Once the Data Forwarder YML files have been updated with your connection parameters, you can create and test your pod. The instructions below uses the OpenShift CLI "oc" command, however, you could replace "oc" with "kubectl" if you are using kubectl to manage your cluster.

  1. Using the OpenShift CLI, log into your cluster.

    2. oc login

    Provide your secured OpenShift server URL and login credentials.

  2. Create the service account that the container will use to authenticate the namespace.

    3. oc create -f serviceaccount.yml

  3. Create the cluster role.

    4. oc create -f clusterrole.yml

  4. Create the cluster role binding to set the namespace|project that will be used to run the Data Forwarder.

    5. oc create -f clusterrolebinding.yml

    Ensure that clusterrolebinding.yml has been updated with the namespace|project used to run the Data Forwarder.

  5. Create the configmap.

    6. oc create -f configmap.yml

  6. Create the pod to test the Data Forwarder using pod.yml.

    7. oc create -f pod.yml

    This command creates the pod based on configmap.yml. The running pod collects, compresses, and transfers the container data to your Densify instance. Once the data has been collected and sent to your Densify instance, the pod terminates.

  7. Run the following command to review the pod status:

    8. oc get pods

    The command should return the details of the pod. The status will be similar to:

    densify 0/1 Completed 0 1m

  8. You can use the pod ID to review the log file for the job execution.

    9. oc logs densify

    Review the content of the log file to verify successful completion of data collection and transfer of the compressed data file to your Densify instance.

    {"level":"info","pkg":"default","time":1682517791260344,"caller":"src/densify.com/forwarderv2/files.go:88","goid":1,"message":"zipping mycluster.zip, contents: cluster - 21 files; container - 16 files; node - 17 files; node_group - 0 files; hpa - 6 files; rq - 0 files; crq - 0 files; total - 60 files"}

    {"level":"info","pkg":"default","file":"mycluster.zip","time":1682517791462827,"caller":"src/densify.com/forwarderv2/main.go:49","goid":1,"message":"file uploaded successfully"}

    The number of compressed and uploaded files (displayed at the end of the log) is dependent on the types of pods you are running in your cluster and if you have enabled the optional node-exporter component. An indication of a successful data transfer is determined when the number of uploaded files range from 20 to 70.

    If you see 7 files uploaded, then this indicates a transferring problem. You need to review the log to determine the issue.

  9. Optionally, once you have reviewed the logs you can remove the pod, as it is no longer required:

    10. oc delete -f pod.yml

Scheduling the Data Forwarder

You now need to schedule the pod to run at the same interval you are using for data collection, as defined in the configmap.yml.

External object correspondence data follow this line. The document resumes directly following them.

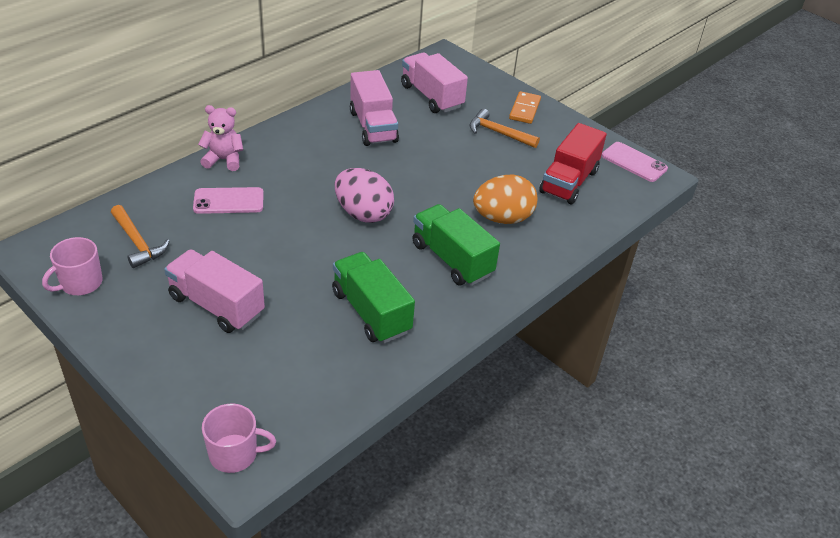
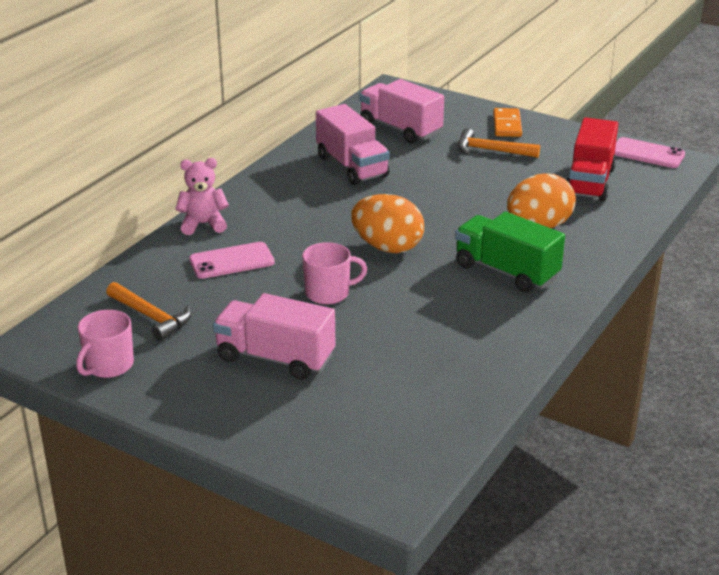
camera: 10 degrees left, 10 degrees down
pink mug [202,404,276,473] -> pink mug moved to [302,242,367,305]
green truck [332,252,415,343] -> none
pink egg [335,168,394,223] -> orange egg [351,194,424,253]

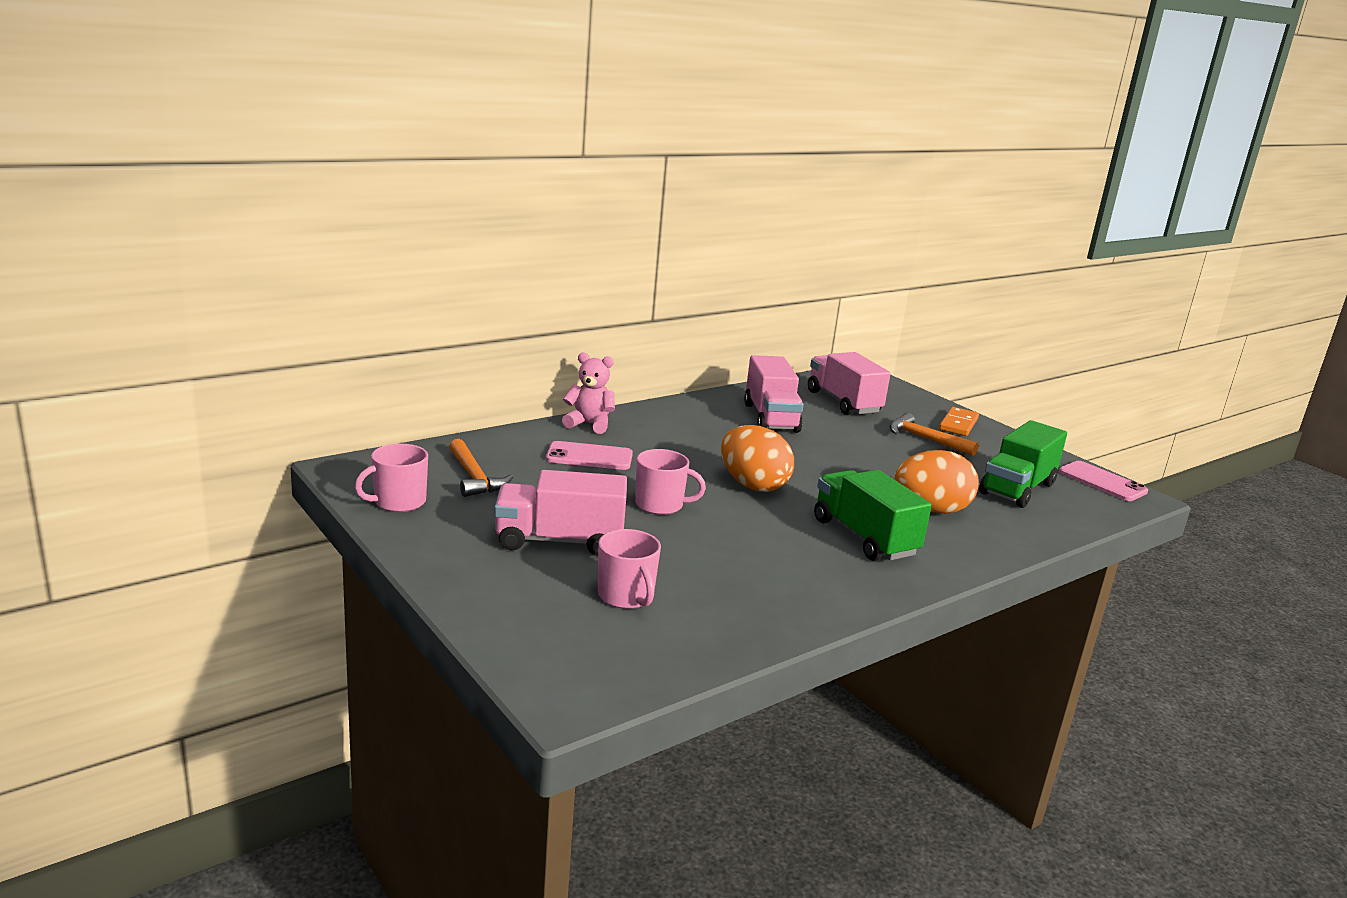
camera: 20 degrees right, 10 degrees down
pink truck [213,293,335,380] -> pink truck turned 45 degrees counterclockwise [494,470,627,556]
red truck [567,117,618,201] -> green truck [979,420,1067,508]
none -> pink mug [598,529,661,609]

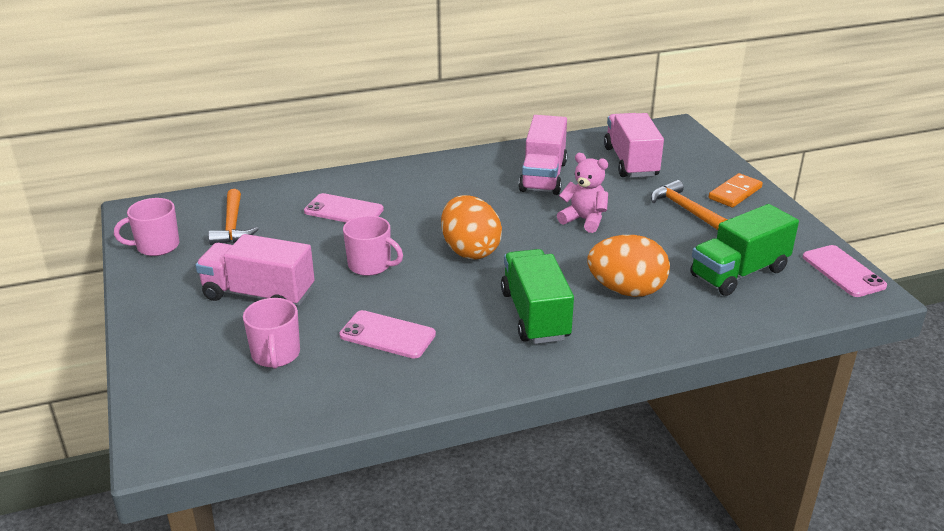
camera: 20 degrees right, 10 degrees up
pink teddy bear [562,352,615,434] -> pink teddy bear moved to [557,153,608,233]
none -> pink phone [340,310,436,359]

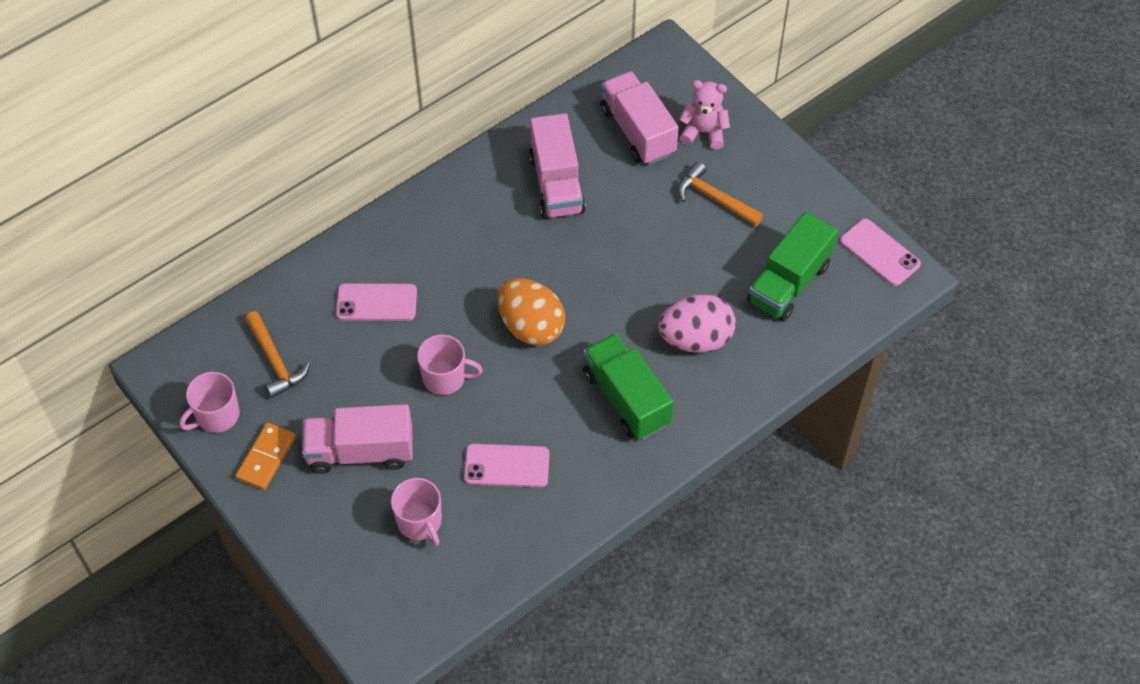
camera: 20 degrees left, 25 degrees up
pink teddy bear [557,153,608,233] -> pink teddy bear moved to [679,80,730,150]
orange egg [587,235,670,297] -> pink egg [658,294,736,353]
orange domino [709,173,763,208] -> orange domino moved to [235,423,296,490]

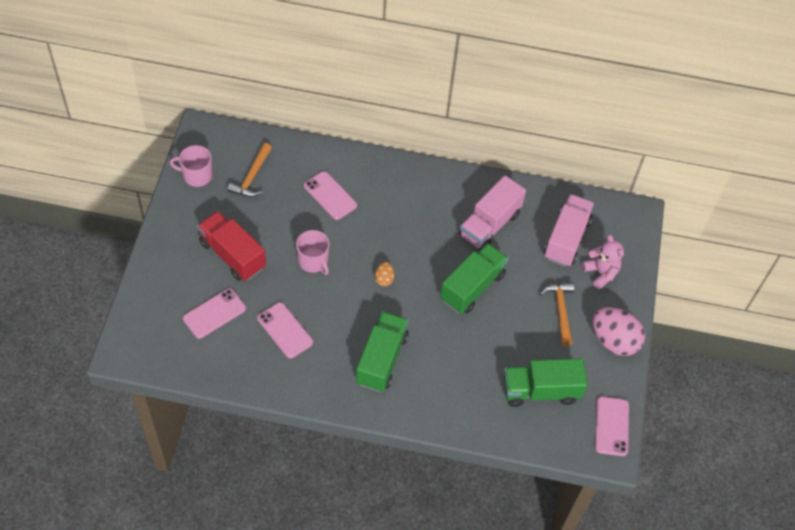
camera: 45 degrees right, 0 degrees up
orange domino [235,423,296,490] -> none
pink truck [302,404,413,474] -> red truck [197,211,266,281]
pink mug [391,478,442,546] -> pink phone [183,288,246,339]
orange egg [497,278,565,346] -> orange egg [375,262,394,286], size x0.47
pink egg [658,294,736,353] -> pink egg moved to [592,307,645,356]
none -> green truck [440,243,508,314]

  1. Create the CronJob object using the following command:

    2. oc create -f cronjob.yml

    Similar to pod.yml, this command creates the pod according to the details provided by configmap.yml. Additionally it creates the cron job that runs the pod hourly, on the hour.

  2. You can use the get pods command to review the last 3 jobs that were executed successfully. If there is a failure for any reason, the pod history is retained.

    3. You can now let [email protected] know that Data Forwarder is running and to enable your Densify instance with container optimization.

    Copy

    Get Pods

    # kubectl get pods -n collector
    NAME                           READY   STATUS      RESTARTS   AGE
    densify                        0/1     Completed   0          14s
    densify-job-1601654400-k2d8w   0/1     Completed   0          164m
    densify-job-1601658000-zj29f   0/1     Completed   0          104m
    densify-job-1601661600-6fnq4   0/1     Completed   0          44m

Note:  Deploying and scheduling the Data Forwarder can also be accomplished using the Red Hat OpenShift Container Platform console. The steps to deploy the Data Forwarder in the OpenShift console are similar to the command line above (i.e. create the service account, the cluster role, the cluster role binding, the config map, the pod, and the cronjob).